See this blog post by ayende.
Edit: tried to write an example.
You could have an own table for each tagged object, this is easy and straight forward, you don't even need any types:
<class name="Tag">
<!-- ... -->
<property name="Name"/>
</class>
<class name="Image">
<!-- ... -->
<bag name="Tags" table="Image_Tags">
<key column="Image_FK"/>
<many-to-many class="Tag" column="TagId "/>
</bag>
</class>
Tried to use some advanced features to map it into a single table, but I think it doesn't work this way:
<class name="Tag">
<!-- ... -->
<property name="Name"/>
<bag name="Objects" table="tblTagEntity" access="noop">
<key column="TagId"/>
<many-to-any id-type="System.Int64" meta-type="System.String">
<meta-value
value="IMAGE"
class="Image"/>
<meta-value
value="BLOG"
class="Blog"/>
<column name="EntityType"/>
<column name="EntityId"/>
</many-to-any>
</bag>
</class>
<class name="Image">
<!-- ... -->
<bag name="Tags" table="tblTagEntity" where="EntityType='IMAGE'">
<key column="EntityId"/>
<many-to-many class="Tag" column="TagId "/>
</bag>
</class>
The tricks here are:
access="noop"
to specify the foreign key without having a property in the entity model, see this post.
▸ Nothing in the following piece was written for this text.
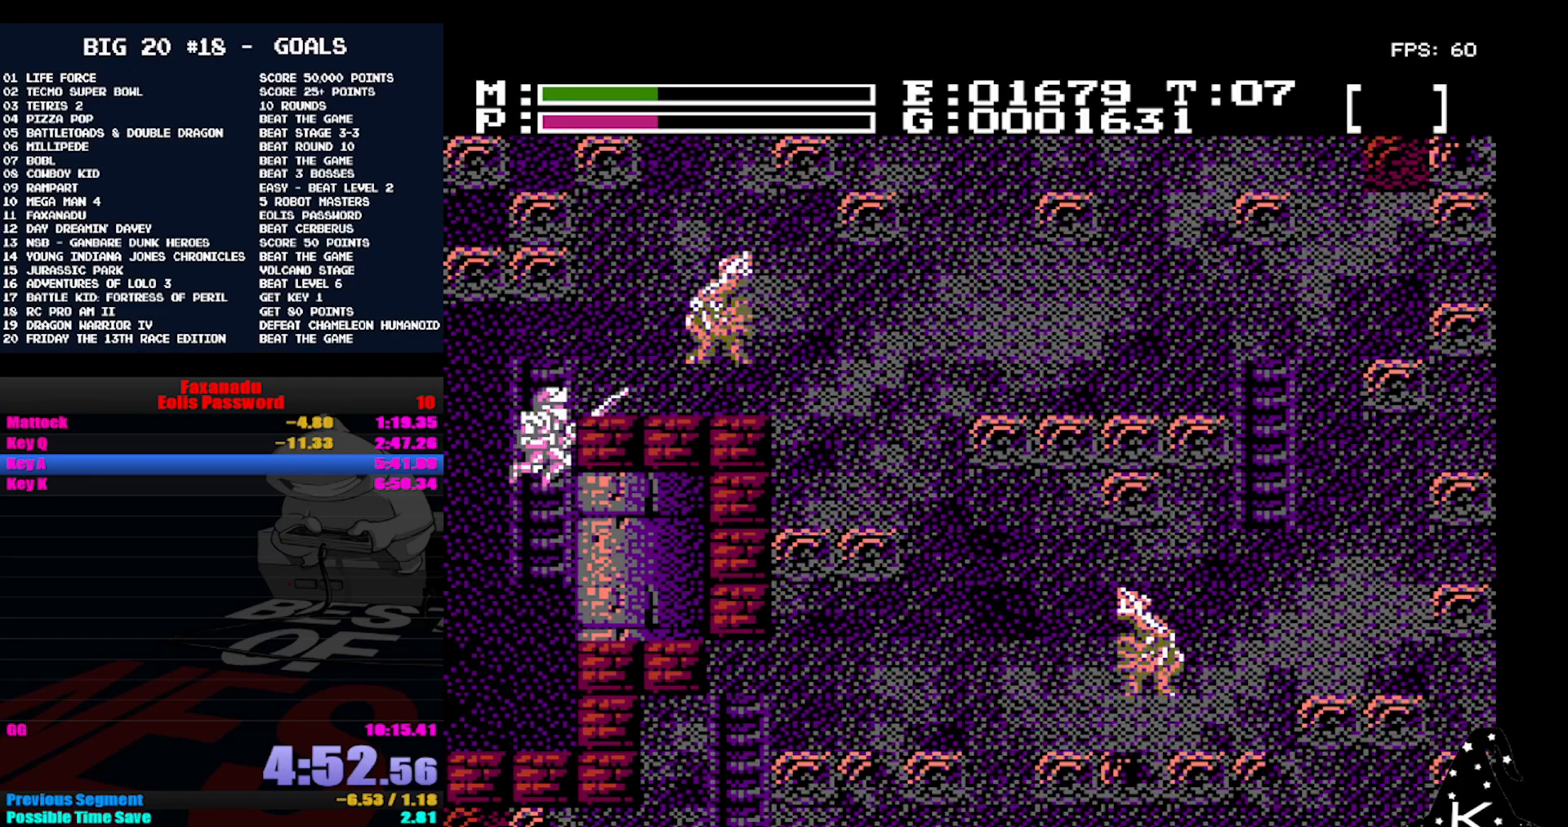
{"buttons": ["A", "DPAD_UP"], "events": []}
where="EntityType='IMAGE'"
to filter the loaded data.
The problem is that most probably the EntityType is not set to any useful value. This could be fixed somewhere, but I don't think that it is worth the effort.
Someone else has probably a better idea.
Edit 2: another (working) solution
make the association table an entity:
in short:
- Tag => TagEntity: not mapped or one-to-many inverse (noop)
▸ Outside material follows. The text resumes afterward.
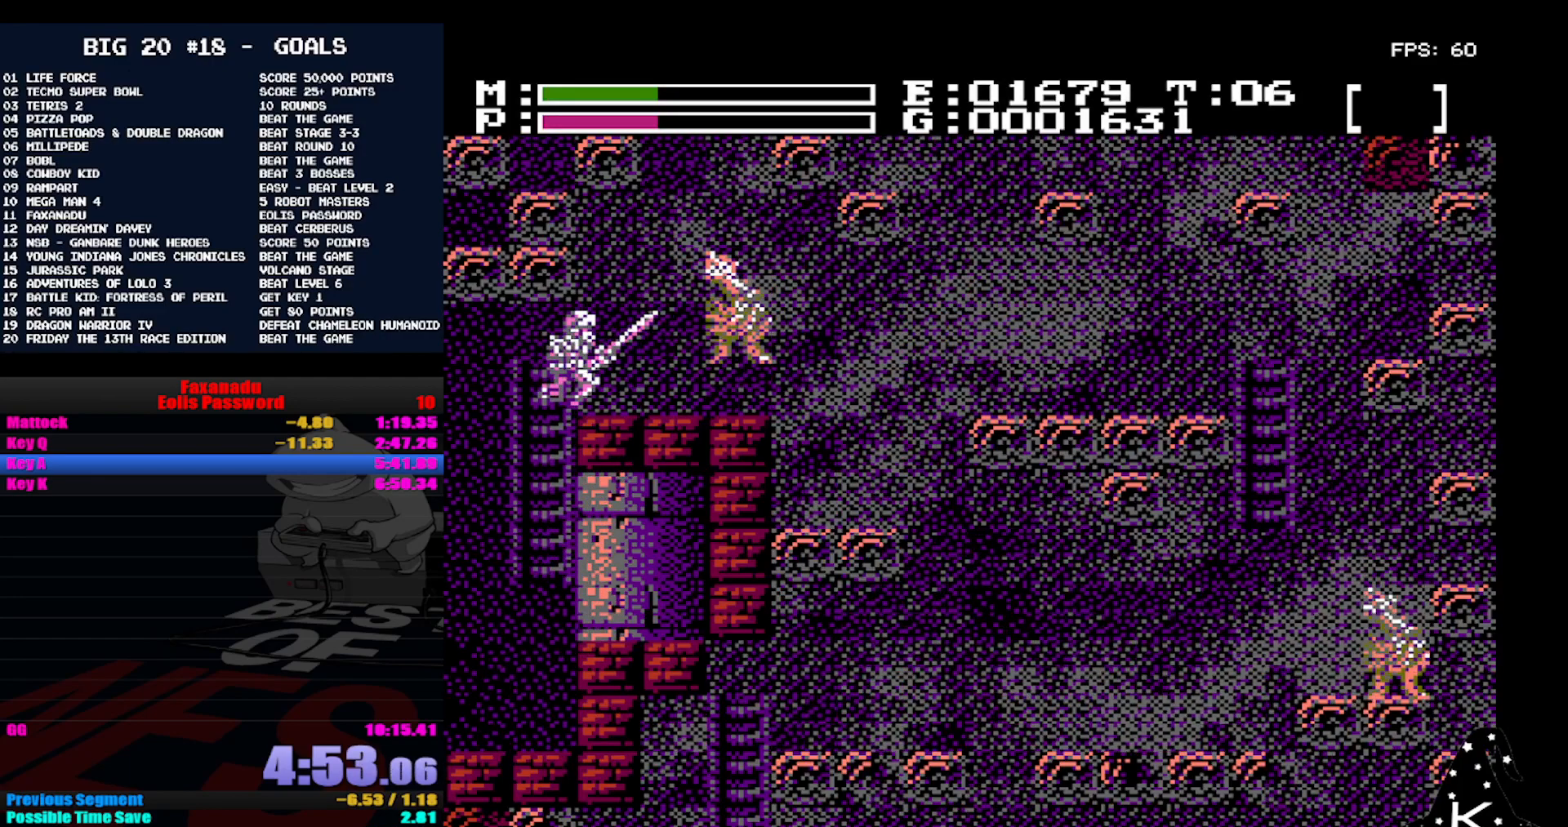
{"buttons": [], "events": [[100, "DPAD_UP", "up"], [133, "A", "up"]]}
- TagEntity => Tag: many-to-one
- TagEntity => Object: any
- Object => TagEntity: one-to-many inverse
This should work straight forward.
classes:
class Tag
{
string Name { get; set; }
}
class TagEntity
{
Tag Tag { get; set; }
object Entity { get; set; }
}
class Image
{
IList<TagEntity> tags { get; private set; }
}
The only drawback seems to be that you have to make sure that the bidirectional associations are consistent without loading to much data. Note that inverse collections are not stored.
Edit 2: Performance notes
When you add / remove tags, you could do a trick. TagEntity has a reference to the tagged entity. The Entity also has a list of TagEntities, but this is marked as inverse. (This means, they are loaded, but not stored.)
You can add and remove tags without loading the Entity an without loading all the tags.
Adding:
- Get Tag to add (or load proxy if you have the id of the tag)
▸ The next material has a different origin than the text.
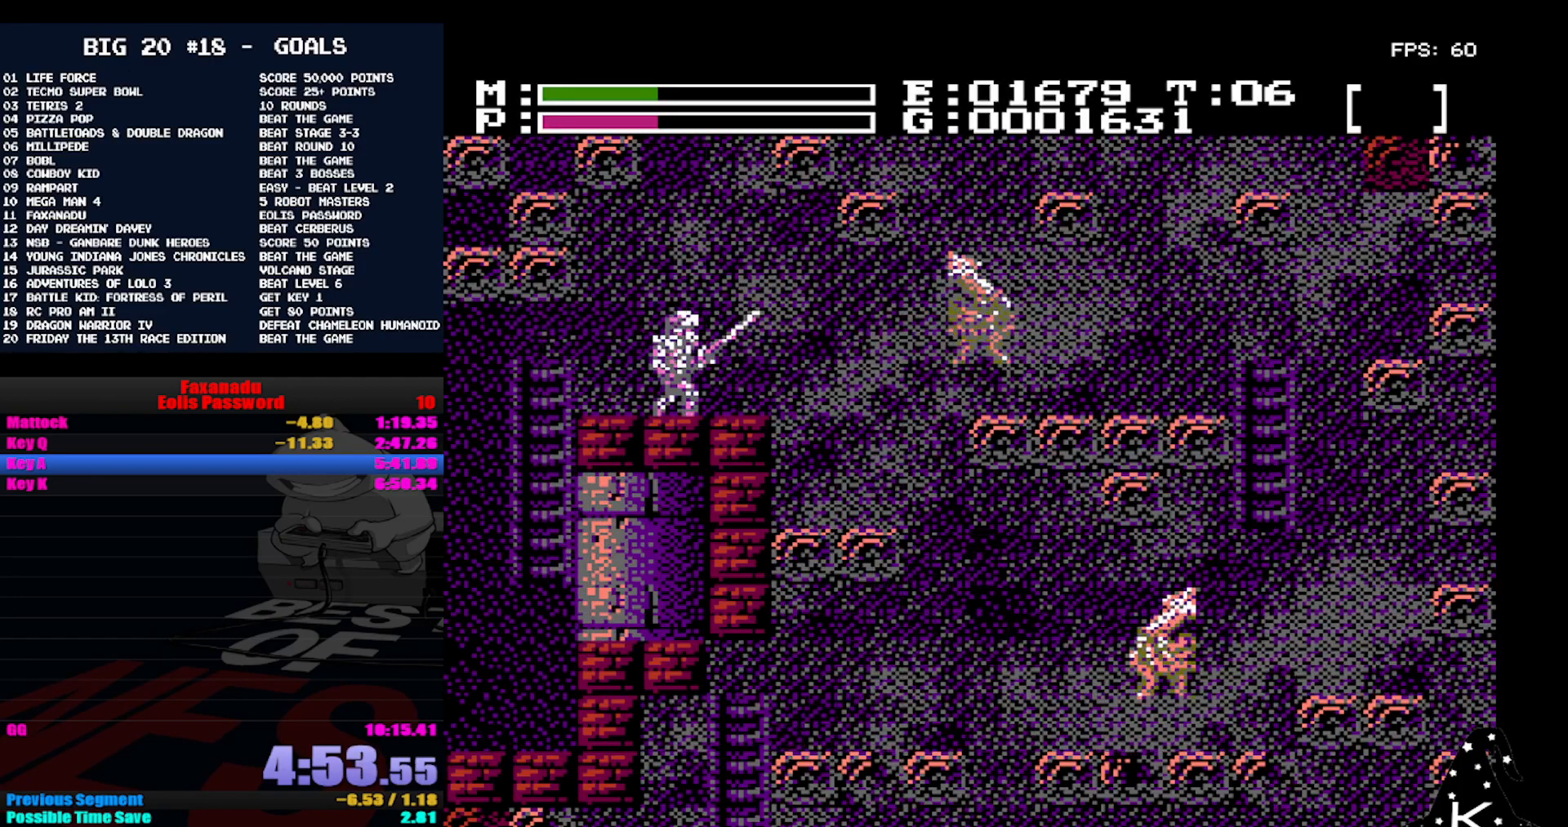
{"buttons": ["A", "DPAD_UP"], "events": [[333, "A", "down"], [400, "DPAD_UP", "down"]]}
- Load Entity (just proxy, using session.Load, no db access here)
- create new TagEntity, assign tag and entity-proxy
- save TagEntity
Removing:
- Get TagEntity to remove
- delete TagEntity.
Within the session, you don't have this tag assigned to/removed from the TagEntity. This works fine assumed that you only add or remove tags within this transaction.
I you define a list of TagEntities on the Tag, you can do the same, without loading all the TagEntities just to add or remove one.